Proposition n° 8 : Pourquoi faisait-elle toutes les nuits le même rêve dans lequel un inconnu lui indiquait l'emplacement d'un trésor enfoui sous les voies ferrées de la gare de l'Est ? (Durée : 30 mn)
Depuis de nombreuses années, Jeanne se rend chez son psychologue à raison d'une fois par semaine.
Aujourd'hui, c'est une vieille dame …. mais elle a besoin de ce moment d'intimité pendant lequel elle extirpe des lambeaux de son enfance, elle qui croyait avoir bien surmonté les difficultés de la vie.
Née en 1932, Jeanne a passé ses premières années dans l'insouciance, dorlotée par des parents attentifs. A huit ans, comme tous les autres enfants, elle ne pensait qu'à jouer à la marelle dans la cour de l'école. Elle était une bonne élève. Tout allait bien.
Mais, les visages plein de vigilance se sont assombris.
1942 : elle a dix ans. C'est la guerre. Elle a peur.
Début octobre c'est la rentrée scolaire. Quand Jeanne pénètre dans la salle de classe elle trouve que l'ambiance est bizarre. La maîtresse fait l'appel. Plusieurs élèves sont absentes. Les jours passent … les absentes sont toujours absentes.
Au bout de deux semaines, il faut se résigner : les copines, Ruth, Sarah et Rebecca ne sont plus là, avec leurs rires et leurs mimiques de pitres. Et, aucune explication !
Elle cherche à comprendre, elle pose des questions, elle obtient de vagues réponses, pas très convaincantes.
Un soir, alors que ses parents la croient endormie, elle les entend parler à voix basse.
"Il parait que les petites camarades de classe de Jeanne, tu sais, Ruth, Sarah et Rebecca; eh bien, elles faisaient partie de la rafle du Vel d'Hiv. Une voisine les a vues, accrochées à leurs parents; poussées dans un autobus. Maintenant, ils doivent tous être dans un camp de travail en Allemagne. Ils ont tous été emmenés là-bas en train, des vrais wagons à bestiaux au départ de la gare de l'Est. Tout cela est effrayant."

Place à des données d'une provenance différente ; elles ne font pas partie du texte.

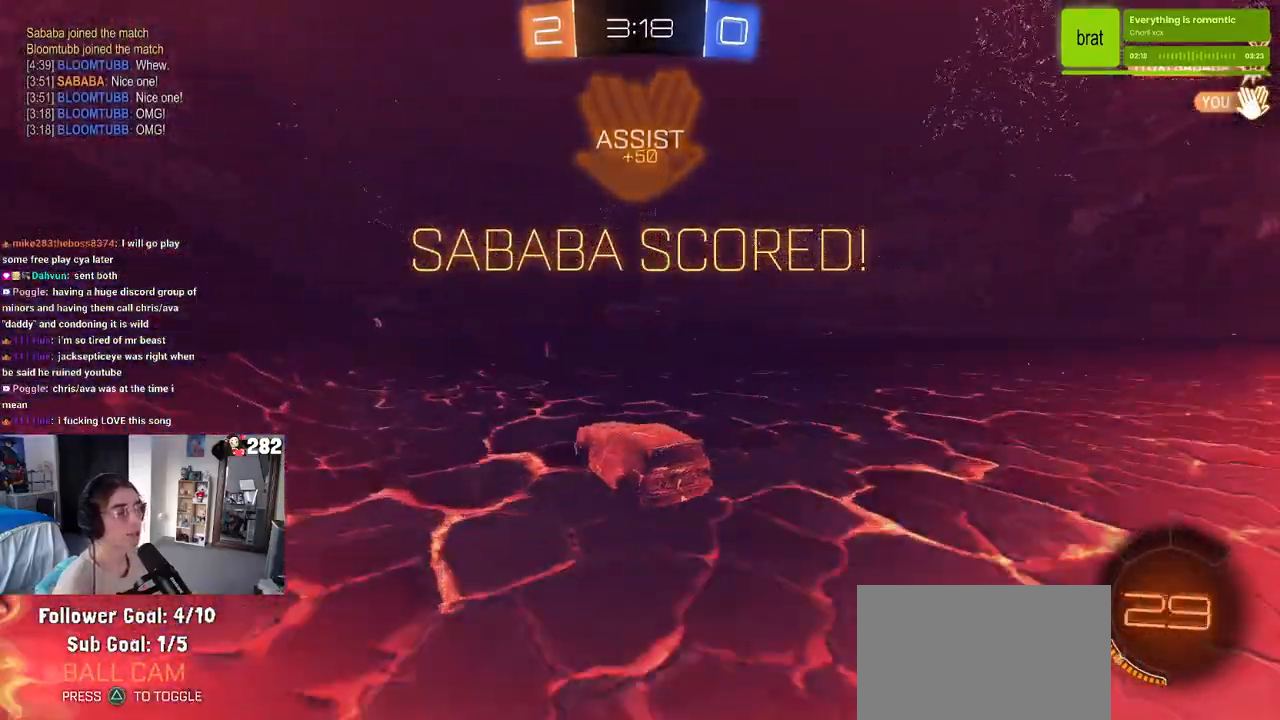
{"buttons": [], "left_stick": "center", "right_stick": "center", "events": [[333, "left_stick", "center"]]}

Jeanne n'en croyait pas ses oreilles. Elle a commencé à faire des cauchemars. Elle a attendu le retour de ses amies. La guerre a fini par finir …. mais les trois amies ne sont pas revenues s'asseoir sur les bancs de l'école.
L'horrible vérité, personne ne voulait l'évoquer. Jeanne a enfoui son angoisse quelque part dans le tréfonds de sa conscience. Elle est devenue institutrice, s'est mariée, a eu deux enfants adorables. Elle s'est crue délivrée du côté sombre de son enfance.
Mais, au moment de la retraite, est-ce parce que sa vie était devenue moins trépidante et qu'elle ressentait une certaine vacuité dans sa vie que Jeanne s'est mise à faire le même rêve dans lequel un homme inconnu lui indiquait l'emplacement d'un trésor enfoui sous les voies de la gare de l'Est.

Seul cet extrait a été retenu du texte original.